In the winter, they say, they pick up fallen people on farms every other day, more often in the hard winter. Nothing is free, and life on a farm is not, contrary to myth, a perfect life.

My history of falling changed when I started taking photos. I have learned how to twist when I am going down so that the camera lands on me, not under me. This is a much more effective safety program than cleats.

This is a remarkable athletic achievement for me, but I would not be taking photos if I had to buy a new camera every time I fell. So I’ve learned how to fall well and never smashed a camera doing it.

On my first farm, I counted on Rose to get me up, she would come and nip on my ears until I moved. I am happy to report that Fate is following in her shoes. Red does not move much when I fall, but Fate came rushing over the other day when I was flopping around the frozen yard like a flounder on the ice and could not get up. She stuck her head under me, showered me with lucks and tried to push me up, I swear it.

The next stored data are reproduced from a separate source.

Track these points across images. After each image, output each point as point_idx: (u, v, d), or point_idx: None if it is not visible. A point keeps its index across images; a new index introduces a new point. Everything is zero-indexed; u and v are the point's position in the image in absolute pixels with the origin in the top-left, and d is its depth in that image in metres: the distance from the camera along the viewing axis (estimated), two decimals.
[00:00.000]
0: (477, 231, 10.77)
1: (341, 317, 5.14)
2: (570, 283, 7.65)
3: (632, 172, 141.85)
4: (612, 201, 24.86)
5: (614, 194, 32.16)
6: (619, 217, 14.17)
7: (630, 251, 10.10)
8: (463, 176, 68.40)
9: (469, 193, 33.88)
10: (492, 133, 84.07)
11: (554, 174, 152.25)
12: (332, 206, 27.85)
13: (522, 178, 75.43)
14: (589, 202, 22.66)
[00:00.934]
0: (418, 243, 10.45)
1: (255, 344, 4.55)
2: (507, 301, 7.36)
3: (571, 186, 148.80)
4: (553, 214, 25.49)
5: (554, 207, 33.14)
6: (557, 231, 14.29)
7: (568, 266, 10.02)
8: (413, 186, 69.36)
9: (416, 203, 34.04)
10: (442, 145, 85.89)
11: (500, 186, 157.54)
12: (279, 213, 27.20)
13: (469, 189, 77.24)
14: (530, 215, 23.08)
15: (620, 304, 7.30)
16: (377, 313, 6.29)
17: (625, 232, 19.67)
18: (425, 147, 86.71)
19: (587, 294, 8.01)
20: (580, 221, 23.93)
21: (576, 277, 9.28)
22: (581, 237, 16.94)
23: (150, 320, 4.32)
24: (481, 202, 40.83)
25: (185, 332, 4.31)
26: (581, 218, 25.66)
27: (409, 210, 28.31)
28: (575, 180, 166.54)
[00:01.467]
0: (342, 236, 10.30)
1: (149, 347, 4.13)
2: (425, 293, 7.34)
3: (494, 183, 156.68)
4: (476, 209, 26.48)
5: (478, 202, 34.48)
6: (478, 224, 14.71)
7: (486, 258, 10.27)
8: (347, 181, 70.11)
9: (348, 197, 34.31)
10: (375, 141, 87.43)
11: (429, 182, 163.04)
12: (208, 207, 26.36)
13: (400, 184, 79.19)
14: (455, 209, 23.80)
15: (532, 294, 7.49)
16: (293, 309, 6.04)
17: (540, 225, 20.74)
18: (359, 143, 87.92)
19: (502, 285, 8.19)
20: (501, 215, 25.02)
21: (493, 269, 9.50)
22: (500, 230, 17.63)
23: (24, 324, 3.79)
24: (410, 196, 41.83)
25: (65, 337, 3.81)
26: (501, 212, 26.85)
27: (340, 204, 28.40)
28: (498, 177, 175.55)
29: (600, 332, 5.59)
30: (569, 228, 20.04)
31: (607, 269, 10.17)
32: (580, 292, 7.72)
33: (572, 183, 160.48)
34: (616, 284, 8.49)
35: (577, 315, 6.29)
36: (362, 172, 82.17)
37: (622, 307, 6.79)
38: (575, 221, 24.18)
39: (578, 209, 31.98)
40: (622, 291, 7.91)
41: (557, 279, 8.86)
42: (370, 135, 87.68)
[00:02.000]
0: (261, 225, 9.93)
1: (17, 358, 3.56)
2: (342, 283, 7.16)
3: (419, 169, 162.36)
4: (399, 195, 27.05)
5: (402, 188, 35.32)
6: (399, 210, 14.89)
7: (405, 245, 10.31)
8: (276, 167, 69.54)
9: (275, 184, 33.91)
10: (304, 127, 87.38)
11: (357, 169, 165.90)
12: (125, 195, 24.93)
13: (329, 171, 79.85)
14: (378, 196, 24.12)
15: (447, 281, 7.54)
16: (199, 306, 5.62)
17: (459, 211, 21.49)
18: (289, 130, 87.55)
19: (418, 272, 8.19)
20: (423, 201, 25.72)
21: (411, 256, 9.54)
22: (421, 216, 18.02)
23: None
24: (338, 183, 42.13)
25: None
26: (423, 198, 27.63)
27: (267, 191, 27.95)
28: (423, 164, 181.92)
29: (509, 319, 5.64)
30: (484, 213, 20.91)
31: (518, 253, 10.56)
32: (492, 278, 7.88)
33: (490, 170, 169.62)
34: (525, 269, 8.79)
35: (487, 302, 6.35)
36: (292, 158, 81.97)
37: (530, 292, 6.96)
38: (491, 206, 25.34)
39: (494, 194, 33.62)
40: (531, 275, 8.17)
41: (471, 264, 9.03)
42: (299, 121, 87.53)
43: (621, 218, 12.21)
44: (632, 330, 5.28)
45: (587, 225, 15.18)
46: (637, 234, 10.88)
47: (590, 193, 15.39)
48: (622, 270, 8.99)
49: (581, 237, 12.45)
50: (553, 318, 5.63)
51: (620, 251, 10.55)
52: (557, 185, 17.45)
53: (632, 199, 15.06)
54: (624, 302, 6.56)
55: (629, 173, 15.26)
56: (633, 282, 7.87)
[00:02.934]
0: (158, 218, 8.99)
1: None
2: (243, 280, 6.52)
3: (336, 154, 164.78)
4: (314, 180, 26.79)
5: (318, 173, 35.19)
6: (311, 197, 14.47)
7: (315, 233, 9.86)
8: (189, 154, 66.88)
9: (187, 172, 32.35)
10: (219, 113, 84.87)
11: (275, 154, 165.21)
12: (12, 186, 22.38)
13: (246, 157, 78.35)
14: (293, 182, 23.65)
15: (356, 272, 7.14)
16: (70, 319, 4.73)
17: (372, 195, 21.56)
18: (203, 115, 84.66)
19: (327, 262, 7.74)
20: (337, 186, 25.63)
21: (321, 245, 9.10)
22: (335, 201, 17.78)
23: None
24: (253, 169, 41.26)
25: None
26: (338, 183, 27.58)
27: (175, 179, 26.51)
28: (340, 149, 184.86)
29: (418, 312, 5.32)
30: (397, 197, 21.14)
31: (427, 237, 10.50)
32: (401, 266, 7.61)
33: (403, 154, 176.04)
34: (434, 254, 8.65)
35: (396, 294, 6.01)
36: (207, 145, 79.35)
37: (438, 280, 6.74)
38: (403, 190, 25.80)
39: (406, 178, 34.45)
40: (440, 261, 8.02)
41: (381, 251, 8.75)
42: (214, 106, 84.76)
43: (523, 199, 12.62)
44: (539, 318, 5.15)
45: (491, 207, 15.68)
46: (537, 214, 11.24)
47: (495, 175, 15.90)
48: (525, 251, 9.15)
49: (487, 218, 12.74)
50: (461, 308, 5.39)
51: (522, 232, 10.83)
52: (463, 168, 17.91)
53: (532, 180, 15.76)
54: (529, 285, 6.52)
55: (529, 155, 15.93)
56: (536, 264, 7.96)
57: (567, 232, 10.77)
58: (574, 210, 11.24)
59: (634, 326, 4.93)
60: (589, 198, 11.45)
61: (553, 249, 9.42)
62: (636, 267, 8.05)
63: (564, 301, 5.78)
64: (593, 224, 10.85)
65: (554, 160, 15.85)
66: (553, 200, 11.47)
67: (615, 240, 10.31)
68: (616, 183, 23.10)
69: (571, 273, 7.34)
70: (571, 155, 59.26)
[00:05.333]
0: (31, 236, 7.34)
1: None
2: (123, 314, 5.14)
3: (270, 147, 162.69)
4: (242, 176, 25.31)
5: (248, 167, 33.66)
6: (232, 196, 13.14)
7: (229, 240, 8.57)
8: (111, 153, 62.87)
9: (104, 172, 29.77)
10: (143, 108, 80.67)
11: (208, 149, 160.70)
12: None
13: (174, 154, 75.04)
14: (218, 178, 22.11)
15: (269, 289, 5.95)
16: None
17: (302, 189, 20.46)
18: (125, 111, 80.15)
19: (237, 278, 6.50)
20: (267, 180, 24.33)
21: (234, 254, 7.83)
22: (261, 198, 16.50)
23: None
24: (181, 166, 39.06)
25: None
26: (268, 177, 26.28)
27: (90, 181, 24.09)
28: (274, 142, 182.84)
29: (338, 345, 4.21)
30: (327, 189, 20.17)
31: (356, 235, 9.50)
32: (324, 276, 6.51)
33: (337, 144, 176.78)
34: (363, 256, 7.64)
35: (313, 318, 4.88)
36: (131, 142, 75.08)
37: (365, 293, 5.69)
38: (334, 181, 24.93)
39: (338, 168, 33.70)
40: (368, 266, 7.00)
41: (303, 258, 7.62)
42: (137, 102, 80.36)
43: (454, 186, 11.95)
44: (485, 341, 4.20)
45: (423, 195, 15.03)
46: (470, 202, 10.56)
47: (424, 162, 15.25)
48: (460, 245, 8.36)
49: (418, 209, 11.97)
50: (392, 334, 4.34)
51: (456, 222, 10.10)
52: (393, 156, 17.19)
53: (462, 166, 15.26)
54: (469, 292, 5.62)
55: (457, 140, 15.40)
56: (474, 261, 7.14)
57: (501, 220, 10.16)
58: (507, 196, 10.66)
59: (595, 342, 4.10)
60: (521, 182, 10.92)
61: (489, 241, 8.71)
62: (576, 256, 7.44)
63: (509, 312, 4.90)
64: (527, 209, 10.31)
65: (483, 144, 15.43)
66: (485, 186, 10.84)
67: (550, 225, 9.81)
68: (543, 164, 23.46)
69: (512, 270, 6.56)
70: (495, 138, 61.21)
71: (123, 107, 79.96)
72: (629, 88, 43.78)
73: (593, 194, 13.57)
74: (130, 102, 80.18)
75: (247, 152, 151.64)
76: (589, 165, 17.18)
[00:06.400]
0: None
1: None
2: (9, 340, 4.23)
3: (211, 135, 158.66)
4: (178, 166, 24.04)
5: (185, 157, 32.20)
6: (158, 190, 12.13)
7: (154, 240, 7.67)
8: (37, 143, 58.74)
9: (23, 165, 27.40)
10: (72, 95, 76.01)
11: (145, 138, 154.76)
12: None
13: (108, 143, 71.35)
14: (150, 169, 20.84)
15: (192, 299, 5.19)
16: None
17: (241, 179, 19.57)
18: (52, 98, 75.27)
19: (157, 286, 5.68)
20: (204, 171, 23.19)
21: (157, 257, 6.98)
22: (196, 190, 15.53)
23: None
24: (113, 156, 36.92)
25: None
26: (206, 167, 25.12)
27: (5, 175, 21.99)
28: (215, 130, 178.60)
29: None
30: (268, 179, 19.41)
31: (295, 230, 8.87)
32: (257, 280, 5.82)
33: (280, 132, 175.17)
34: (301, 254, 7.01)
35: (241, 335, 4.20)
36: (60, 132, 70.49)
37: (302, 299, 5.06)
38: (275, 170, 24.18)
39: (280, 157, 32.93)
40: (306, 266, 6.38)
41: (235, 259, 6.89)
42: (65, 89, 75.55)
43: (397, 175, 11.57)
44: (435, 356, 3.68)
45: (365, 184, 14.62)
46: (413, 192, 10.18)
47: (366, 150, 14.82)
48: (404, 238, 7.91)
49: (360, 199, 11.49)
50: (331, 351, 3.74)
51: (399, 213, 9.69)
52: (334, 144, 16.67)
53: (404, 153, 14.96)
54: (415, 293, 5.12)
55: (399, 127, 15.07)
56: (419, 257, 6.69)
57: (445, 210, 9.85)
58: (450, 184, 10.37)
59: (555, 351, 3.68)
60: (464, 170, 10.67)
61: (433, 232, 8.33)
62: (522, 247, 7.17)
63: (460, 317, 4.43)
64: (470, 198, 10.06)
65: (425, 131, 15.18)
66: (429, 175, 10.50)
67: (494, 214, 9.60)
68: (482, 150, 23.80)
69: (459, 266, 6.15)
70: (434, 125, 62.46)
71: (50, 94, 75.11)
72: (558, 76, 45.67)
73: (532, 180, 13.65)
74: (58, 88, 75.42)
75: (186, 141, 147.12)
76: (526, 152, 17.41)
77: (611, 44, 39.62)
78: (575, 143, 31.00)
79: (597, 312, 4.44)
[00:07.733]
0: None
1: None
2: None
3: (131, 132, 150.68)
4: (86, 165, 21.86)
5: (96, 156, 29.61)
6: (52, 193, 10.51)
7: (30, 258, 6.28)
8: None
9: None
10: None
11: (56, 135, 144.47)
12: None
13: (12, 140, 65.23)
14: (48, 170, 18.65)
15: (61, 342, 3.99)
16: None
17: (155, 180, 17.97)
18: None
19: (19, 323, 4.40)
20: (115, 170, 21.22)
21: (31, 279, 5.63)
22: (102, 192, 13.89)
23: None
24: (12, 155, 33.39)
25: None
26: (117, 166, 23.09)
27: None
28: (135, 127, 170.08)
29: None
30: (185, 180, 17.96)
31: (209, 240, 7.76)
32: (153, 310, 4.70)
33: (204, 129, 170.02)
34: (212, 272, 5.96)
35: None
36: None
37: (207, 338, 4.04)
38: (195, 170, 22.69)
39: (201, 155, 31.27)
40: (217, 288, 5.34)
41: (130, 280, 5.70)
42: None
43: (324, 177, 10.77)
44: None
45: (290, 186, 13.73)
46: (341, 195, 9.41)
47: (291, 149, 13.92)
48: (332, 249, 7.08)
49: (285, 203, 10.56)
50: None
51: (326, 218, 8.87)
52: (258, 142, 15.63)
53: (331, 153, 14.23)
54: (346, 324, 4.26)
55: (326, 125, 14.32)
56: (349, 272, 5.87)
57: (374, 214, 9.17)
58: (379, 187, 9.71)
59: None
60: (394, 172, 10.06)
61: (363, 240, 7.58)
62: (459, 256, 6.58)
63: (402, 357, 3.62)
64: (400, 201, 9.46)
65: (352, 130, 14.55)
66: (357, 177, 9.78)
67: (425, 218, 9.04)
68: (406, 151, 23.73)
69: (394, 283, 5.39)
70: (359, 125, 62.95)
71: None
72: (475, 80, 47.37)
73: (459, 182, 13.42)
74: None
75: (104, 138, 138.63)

Dogs understand what people are slow to grasp. If you live on a farm, falling is a part of life.  I believe the donkeys laugh at me whenever I fall, struggling to get up in the smelly muck. Donkeys think human beings are ridiculous.

No shoe or cleat will spare me. I just have to learn how to do it gracefully.

So the bottom line is that I thank you for caring and trying to help. Generally, I know what I need to know, I promise, trac shoes were well known, even in the country. But I have learned to accept life sometimes, rather than make myself crazy by thinking I can control it. Not on a farm.